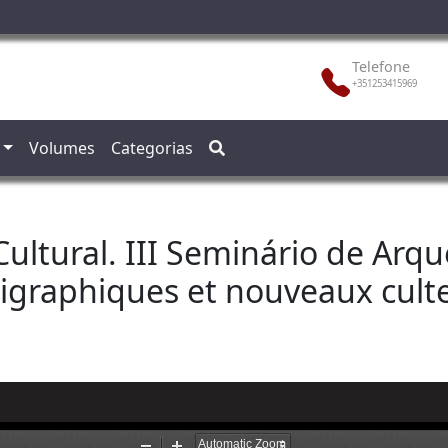
Telefone
+351253415969
Volumes
Categorias
Cultural. III Seminário de Arq
igraphiques et nouveaux culte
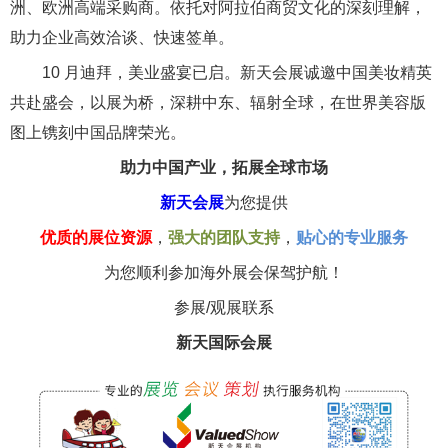
洲、欧洲高端采购商。依托对阿拉伯商贸文化的深刻理解，
助力企业高效洽谈、快速签单。
10 月迪拜，美业盛宴已启。新天会展诚邀中国美妆精英
共赴盛会，以展为桥，深耕中东、辐射全球，在世界美容版
图上镌刻中国品牌荣光。
助力中国产业，拓展全球市场
新天会展
为您提供
优质的展位资源
，
强大的团队支持
，
贴心的专业服务
为您顺利参加海外展会保驾护航！
参展/观展联系
新天国际会展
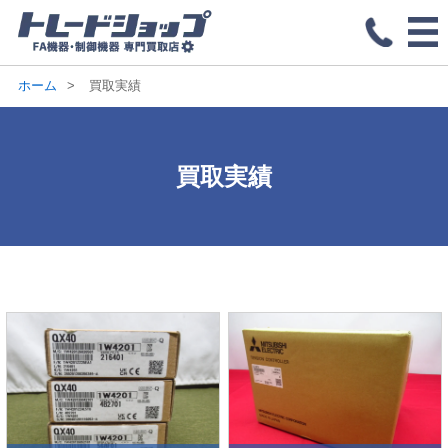
ホーム
買取実績
買取実績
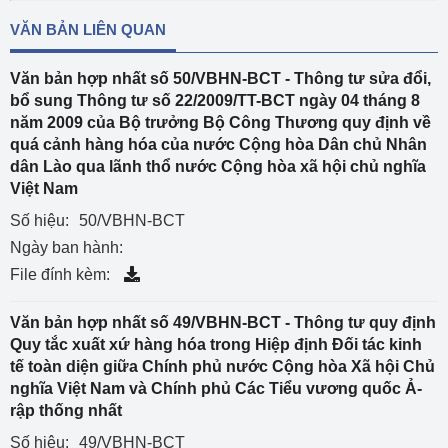
VĂN BẢN LIÊN QUAN
Văn bản hợp nhất số 50/VBHN-BCT - Thông tư sửa đổi,
bổ sung Thông tư số 22/2009/TT-BCT ngày 04 tháng 8
năm 2009 của Bộ trưởng Bộ Công Thương quy định về
quá cảnh hàng hóa của nước Cộng hòa Dân chủ Nhân
dân Lào qua lãnh thổ nước Cộng hòa xã hội chủ nghĩa
Việt Nam
Số hiệu:
50/VBHN-BCT
Ngày ban hành:
File đính kèm:
Văn bản hợp nhất số 49/VBHN-BCT - Thông tư quy định
Quy tắc xuất xứ hàng hóa trong Hiệp định Đối tác kinh
tế toàn diện giữa Chính phủ nước Cộng hòa Xã hội Chủ
nghĩa Việt Nam và Chính phủ Các Tiểu vương quốc Ả-
rập thống nhất
Số hiệu:
49/VBHN-BCT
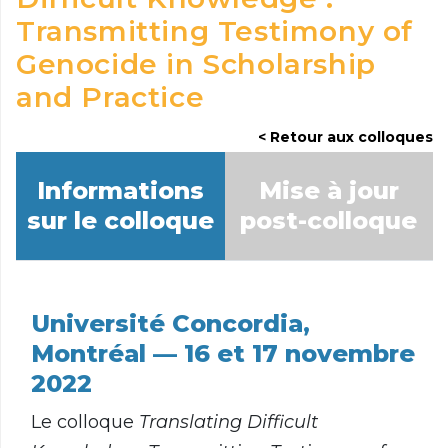
Transmitting Testimony of
Genocide in Scholarship
and Practice
Retour aux colloques
Informations
Mise à jour
sur le colloque
post-colloque
Université Concordia,
Montréal — 16 et 17 novembre
2022
Le colloque
Translating Difficult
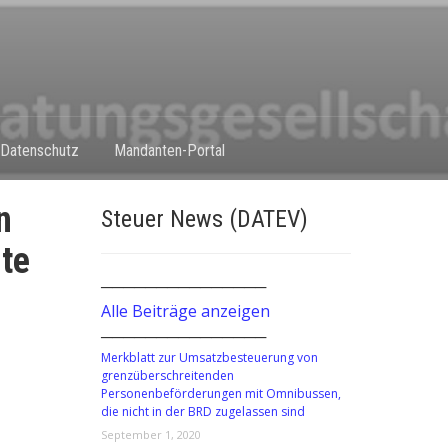
Datenschutz
Mandanten-Portal
n
Steuer News (DATEV)
lte
───────────────
Alle Beiträge anzeigen
───────────────
Merkblatt zur Umsatzbesteuerung von
grenzüberschreitenden
Personenbeförderungen mit Omnibussen,
die nicht in der BRD zugelassen sind
September 1, 2020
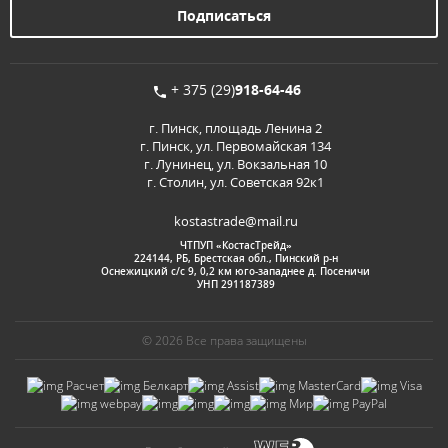
+ 375 (29)
918-64-46
г. Пинск, площадь Ленина 2
г. Пинск, ул. Первомайская 134
г. Лунинец, ул. Вокзальная 10
г. Столин, ул. Советская 92к1
kostastrade@mail.ru
ЧТПУП «КостасТрейд»
224144, РБ, Брестская обл., Пинский р-н
Оснежицкий с/с 9, 0,2 км юго-западнее д. Посеничи
УНП 291187389
© 2026 Все права защищены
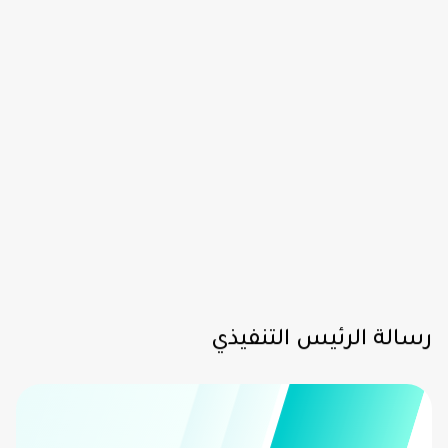
رسالة الرئيس التنفيذي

■ ■ ■ ■

#### [Problem statement]
Quote the material exactly. Pictures stay out.

#### [Solution]
Telefone
+351253415969
Volumes
Categorias
Cultural. III Seminário de Arq
igraphiques et nouveaux culte
洲、欧洲高端采购商。依托对阿拉伯商贸文化的深刻理解，
助力企业高效洽谈、快速签单。
10 月迪拜，美业盛宴已启。新天会展诚邀中国美妆精英
共赴盛会，以展为桥，深耕中东、辐射全球，在世界美容版
图上镌刻中国品牌荣光。
助力中国产业，拓展全球市场
新天会展
为您提供
优质的展位资源
，
强大的团队支持
，
贴心的专业服务
为您顺利参加海外展会保驾护航！
参展/观展联系
新天国际会展
ホーム
買取実績
買取実績
VĂN BẢN LIÊN QUAN
Văn bản hợp nhất số 50/VBHN-BCT - Thông tư sửa đổi,
bổ sung Thông tư số 22/2009/TT-BCT ngày 04 tháng 8
năm 2009 của Bộ trưởng Bộ Công Thương quy định về
quá cảnh hàng hóa của nước Cộng hòa Dân chủ Nhân
dân Lào qua lãnh thổ nước Cộng hòa xã hội chủ nghĩa
Việt Nam
Số hiệu:
50/VBHN-BCT
Ngày ban hành:
File đính kèm:
Văn bản hợp nhất số 49/VBHN-BCT - Thông tư quy định
Quy tắc xuất xứ hàng hóa trong Hiệp định Đối tác kinh
tế toàn diện giữa Chính phủ nước Cộng hòa Xã hội Chủ
nghĩa Việt Nam và Chính phủ Các Tiểu vương quốc Ả-
rập thống nhất
Số hiệu:
49/VBHN-BCT
Transmitting Testimony of
Genocide in Scholarship
and Practice
Retour aux colloques
Informations
Mise à jour
sur le colloque
post-colloque
Université Concordia,
Montréal — 16 et 17 novembre
2022
Le colloque
Translating Difficult
Datenschutz
Mandanten-Portal
n
Steuer News (DATEV)
lte
───────────────
Alle Beiträge anzeigen
───────────────
Merkblatt zur Umsatzbesteuerung von
grenzüberschreitenden
Personenbeförderungen mit Omnibussen,
die nicht in der BRD zugelassen sind
September 1, 2020
+ 375 (29)
918-64-46
г. Пинск, площадь Ленина 2
г. Пинск, ул. Первомайская 134
г. Лунинец, ул. Вокзальная 10
г. Столин, ул. Советская 92к1
kostastrade@mail.ru
ЧТПУП «КостасТрейд»
224144, РБ, Брестская обл., Пинский р-н
Оснежицкий с/с 9, 0,2 км юго-западнее д. Посеничи
УНП 291187389
© 2026 Все права защищены
رسالة الرئيس التنفيذي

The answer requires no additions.